Executive Producer Bill Panzer recalls that during the production of "The Hunters", actor Werner Stocker was unable to work and explains, "the part of Hugh Fitzcairn, played by another of the rock stars, Roger Daltrey, of The Who, became enlarged and (...) he was supposed to die at the end of the episode, and we decided to-- we liked him so much, we let him live."

Creative Consultant David Abramowitz says of both actors Roger Daltrey and Elizabeth Gracen, "They bring magic to the piece. Any time that they are in an episode I know that the episode is going to be fun and I know that it is going to be well acted. And I know that they are going to bring something beyond the page to the film. They have been wonderful." Executive Script Consultant David Tynan thinks, "Daltrey was fun in anything. The trouble was that we had killed off Fitzcairn. But on Highlander this is not the problem that it is with other shows, because one can always go into the past, when the person was alive."

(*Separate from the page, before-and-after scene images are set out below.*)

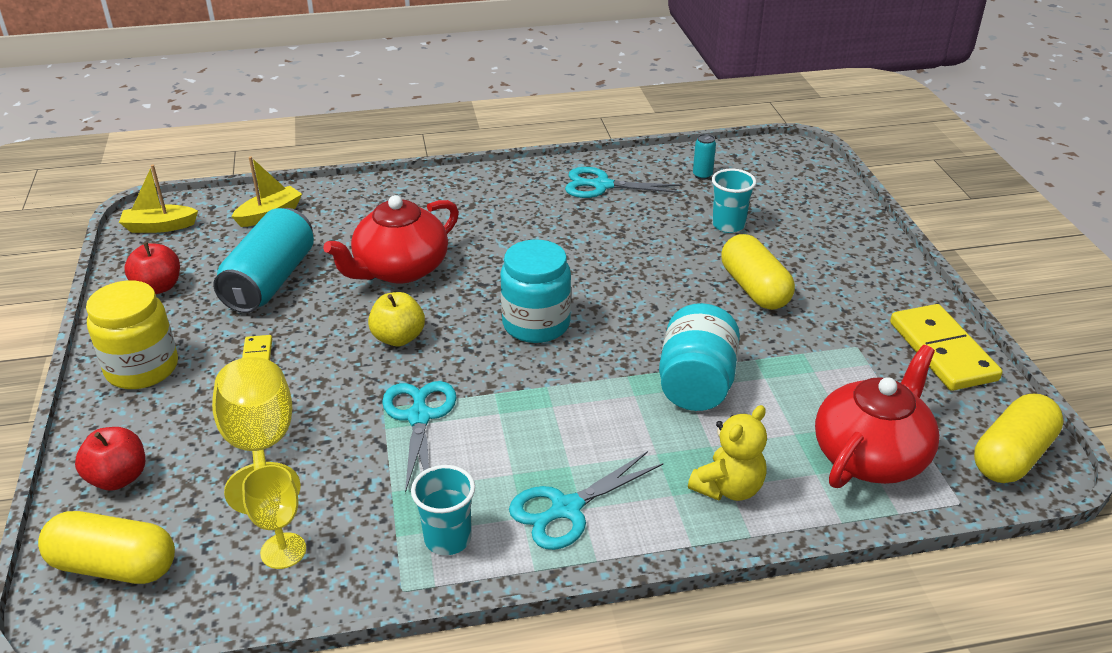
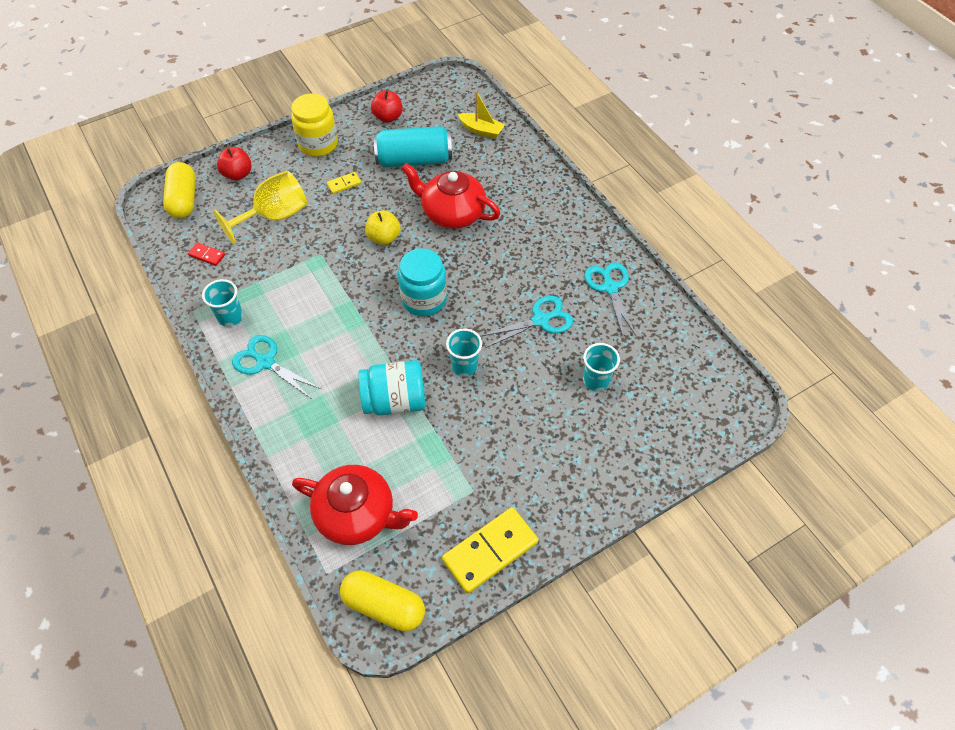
camera: 70 degrees right, 20 degrees up
(159, 226) = (445, 90): yellow boat -> none
(283, 551) = (207, 255): yellow goblet -> red domino
(419, 417) = (318, 272): turquoise scissors -> turquoise scissors (540, 320)
(665, 313) = (464, 366): none -> turquoise cup
(702, 175) = (662, 347): turquoise can -> none
(728, 488) = (304, 438): yellow teddy bear -> none
(754, 288) = (517, 413): yellow capsule -> none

Associate Creative Consultant Donna Lettow says about Fitzcairn's death, ""Star-Crossed" came about because [evil Immortal] Kalas needed to do something really despicable. I don't remember (...) whose idea it was, who said, 'And we should kill Fitz.' But it was brilliant. It is possible that if we had not brought back Fitz to kill him, we never would have brought him back at all, because at the time, we didn't know that Roger Daltrey liked the show. And when they were filming "Star-Crossed" the phone kept ringing; 'Does Fitz really have to die?' And at that time, David [Abramowitz] said, 'Well, yes, for the purposes of the arc, Fitz really has to die, but we could bring him back.'"

Tynan tells about the series finale: "The show was not intended to be completely dark; I tried to inject some humorous moments. Having Fitzcairn was inspired. I was surprised that we could get him. But when his name popped up, it was, 'Good God, of course, that's the obvious choice; Fitz!' Fitz is an angel in "To Be" and "Not To Be". And Roger Daltrey, the lead singer of The Who, as this impish character that he's become on Highlander, is a lot of fun." Associate Creative Consultant Gillian Horvath says, "It was great to have everyone in the finale who was important to Highlander over the years. And having Fitz, and Roger Daltrey, being part of that... you look at the episode and say, this is the payoff of a whole lot of setup."